*** THE DATA
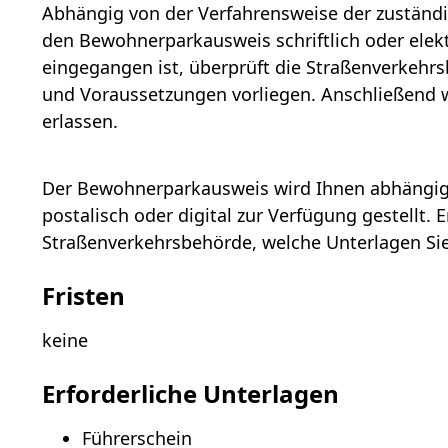
Abhängig von der Verfahrensweise der zuständ
den Bewohnerparkausweis schriftlich oder elek
eingegangen ist, überprüft die Straßenverkehrs
und Voraussetzungen vorliegen. Anschließend 
erlassen.
Der Bewohnerparkausweis wird Ihnen abhängig 
postalisch oder digital zur Verfügung gestellt. 
Straßenverkehrsbehörde, welche Unterlagen Si
Fristen
keine
Erforderliche Unterlagen
Führerschein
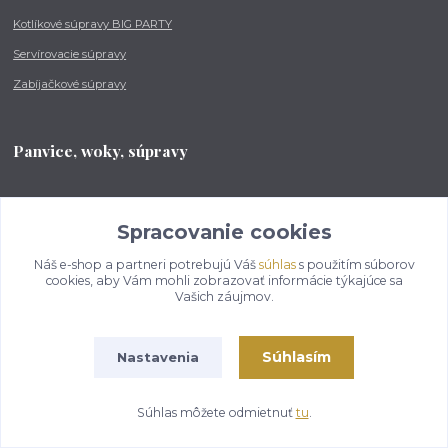
Kotlíkové súpravy BIG PARTY
Servírovacie súpravy
Zabíjačkové súpravy
Panvice, woky, súpravy
Grilovacie súpravy
Spracovanie cookies
Liatinová panvica
Nerezová panvica
Náš e-shop a partneri potrebujú Váš
súhlas
s použitím súborov
cookies, aby Vám mohli zobrazovať informácie týkajúce sa
Oceľová panvica
Vašich záujmov.
Smaltovaná panvica
Nepriľnavá panvica
Súhlasím
Nastavenia
Wok, priemer: 31 cm
Súhlas môžete odmietnuť
tu
.
Wok, priemer: 36 cm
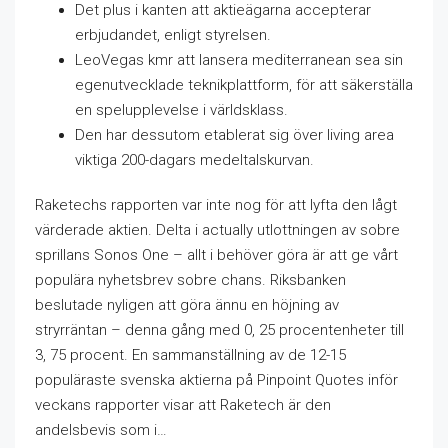
Det plus i kanten att aktieägarna accepterar
erbjudandet, enligt styrelsen.
LeoVegas kmr att lansera mediterranean sea sin
egenutvecklade teknikplattform, för att säkerställa
en spelupplevelse i världsklass.
Den har dessutom etablerat sig över living area
viktiga 200-dagars medeltalskurvan.
Raketechs rapporten var inte nog för att lyfta den lågt
värderade aktien. Delta i actually utlottningen av sobre
sprillans Sonos One – allt i behöver göra är att ge vårt
populära nyhetsbrev sobre chans. Riksbanken
beslutade nyligen att göra ännu en höjning av
stryrräntan – denna gång med 0, 25 procentenheter till
3, 75 procent. En sammanställning av de 12-15
populäraste svenska aktierna på Pinpoint Quotes inför
veckans rapporter visar att Raketech är den
andelsbevis som i…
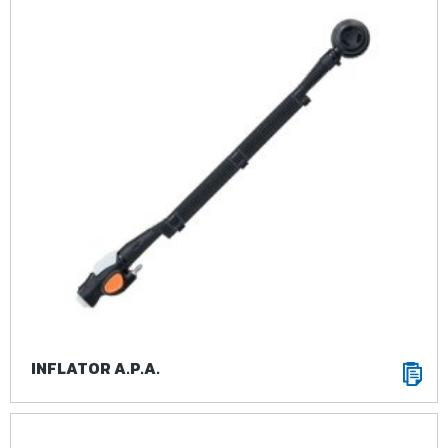
INFLATOR A.P.A.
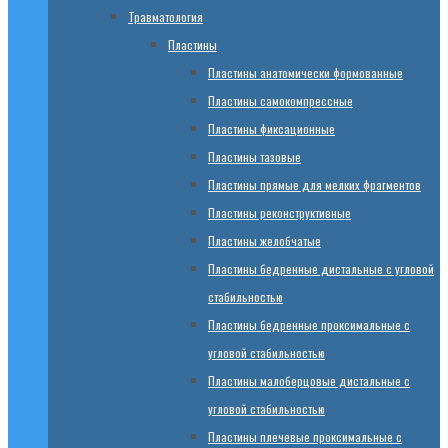
Травматология
Пластины
Пластины анатомически формованные
Пластины самокомпрессные
Пластины фиксационные
Пластины тазовые
Пластины прямые для мелких фрагментов
Пластины реконструктивные
Пластины желобчатые
Пластины бедренные дистальные с угловой
стабильностью
Пластины бедренные проксимальные с
угловой стабильностью
Пластины малоберцовые дистальные с
угловой стабильностью
Пластины плечевые проксимальные с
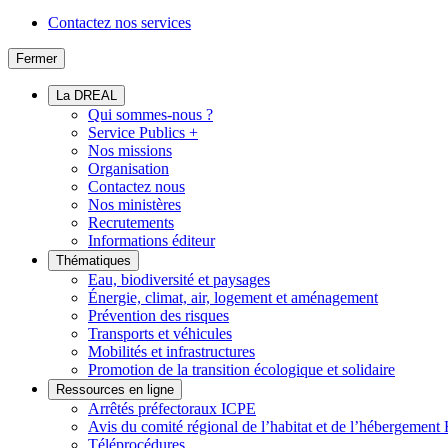
Contactez nos services
Fermer
La DREAL
Qui sommes-nous ?
Service Publics +
Nos missions
Organisation
Contactez nous
Nos ministères
Recrutements
Informations éditeur
Thématiques
Eau, biodiversité et paysages
Énergie, climat, air, logement et aménagement
Prévention des risques
Transports et véhicules
Mobilités et infrastructures
Promotion de la transition écologique et solidaire
Ressources en ligne
Arrêtés préfectoraux ICPE
Avis du comité régional de l’habitat et de l’hébergeme
Téléprocédures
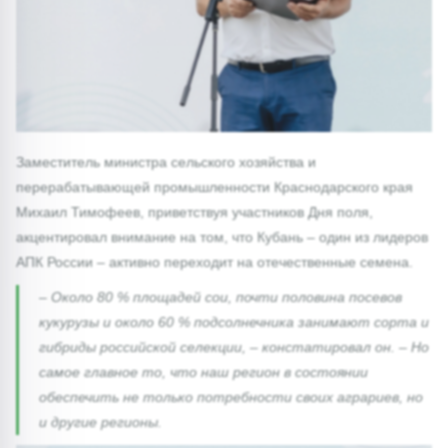
Заместитель министра сельского хозяйства и
перерабатывающей промышленности Краснодарского края
Михаил Тимофеев, приветствуя участников Дня поля,
акцентировал внимание на том, что Кубань – один из лидеров
АПК России – активно переходит на отечественные семена.
– Около 80 % площадей сои, почти половина посевов
кукурузы и около 60 % подсолнечника занимают сорта и
гибриды российской селекции, – констатировал он. – Но
самое главное то, что наш регион в состоянии
обеспечить не только потребности своих аграриев, но
и другие регионы.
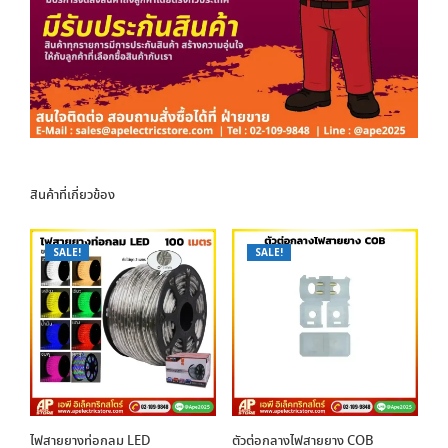
สินค้าที่เกี่ยวข้อง
SALE!
SALE!
ไฟสายยางท่อกลม LED
ตัวต่อกลางไฟสายยาง COB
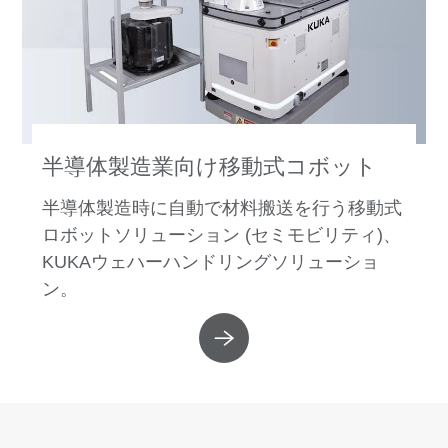
半導体製造業向け移動式コボット
半導体製造時に自動で材料搬送を行う移動式
ロボットソリューション (セミモビリティ)、
KUKAウェハーハンドリングソリューショ
ン。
******
Without including any picture, output all the material exactly as it appears.

Abhängig von der Verfahrensweise der zuständ
den Bewohnerparkausweis schriftlich oder elek
eingegangen ist, überprüft die Straßenverkehrs
und Voraussetzungen vorliegen. Anschließend 
erlassen.
Der Bewohnerparkausweis wird Ihnen abhängig 
postalisch oder digital zur Verfügung gestellt. 
Straßenverkehrsbehörde, welche Unterlagen Si
Fristen
keine
Erforderliche Unterlagen
Führerschein
Kotlíkové súpravy BIG PARTY
Servírovacie súpravy
Zabíjačkové súpravy
Panvice, woky, súpravy
Grilovacie súpravy
Spracovanie cookies
Liatinová panvica
Nerezová panvica
Náš e-shop a partneri potrebujú Váš
súhlas
s použitím súborov
cookies, aby Vám mohli zobrazovať informácie týkajúce sa
Oceľová panvica
Vašich záujmov.
Smaltovaná panvica
Nepriľnavá panvica
Súhlasím
Nastavenia
Wok, priemer: 31 cm
Súhlas môžete odmietnuť
tu
.
Wok, priemer: 36 cm
Det plus i kanten att aktieägarna accepterar
erbjudandet, enligt styrelsen.
LeoVegas kmr att lansera mediterranean sea sin
egenutvecklade teknikplattform, för att säkerställa
en spelupplevelse i världsklass.
Den har dessutom etablerat sig över living area
viktiga 200-dagars medeltalskurvan.
Raketechs rapporten var inte nog för att lyfta den lågt
värderade aktien. Delta i actually utlottningen av sobre
sprillans Sonos One – allt i behöver göra är att ge vårt
populära nyhetsbrev sobre chans. Riksbanken
beslutade nyligen att göra ännu en höjning av
stryrräntan – denna gång med 0, 25 procentenheter till
3, 75 procent. En sammanställning av de 12-15
populäraste svenska aktierna på Pinpoint Quotes inför
veckans rapporter visar att Raketech är den
andelsbevis som i…
INFLATOR A.P.A.
Травматология
Пластины
Пластины анатомически формованные
Пластины самокомпрессные
Пластины фиксационные
Пластины тазовые
Пластины прямые для мелких фрагментов
Пластины реконструктивные
Пластины желобчатые
Пластины бедренные дистальные с угловой
стабильностью
Пластины бедренные проксимальные с
угловой стабильностью
Пластины малоберцовые дистальные с
угловой стабильностью
Пластины плечевые проксимальные с
Contactez nos services
Fermer
La DREAL
Qui sommes-nous ?
Service Publics +
Nos missions
Organisation
Contactez nous
Nos ministères
Recrutements
Informations éditeur
Thématiques
Eau, biodiversité et paysages
Énergie, climat, air, logement et aménagement
Prévention des risques
Transports et véhicules
Mobilités et infrastructures
Promotion de la transition écologique et solidaire
Ressources en ligne
Arrêtés préfectoraux ICPE
Avis du comité régional de l’habitat et de l’hébergeme
Téléprocédures
Заместитель министра сельского хозяйства и
перерабатывающей промышленности Краснодарского края
Михаил Тимофеев, приветствуя участников Дня поля,
акцентировал внимание на том, что Кубань – один из лидеров
АПК России – активно переходит на отечественные семена.
– Около 80 % площадей сои, почти половина посевов
кукурузы и около 60 % подсолнечника занимают сорта и
гибриды российской селекции, – констатировал он. – Но
самое главное то, что наш регион в состоянии
обеспечить не только потребности своих аграриев, но
и другие регионы.
สินค้าที่เกี่ยวข้อง
SALE!
SALE!
ไฟสายยางท่อกลม LED
ตัวต่อกลางไฟสายยาง COB
半導体製造業向け移動式コボット
半導体製造時に自動で材料搬送を行う移動式
ロボットソリューション (セミモビリティ)、
KUKAウェハーハンドリングソリューショ
ン。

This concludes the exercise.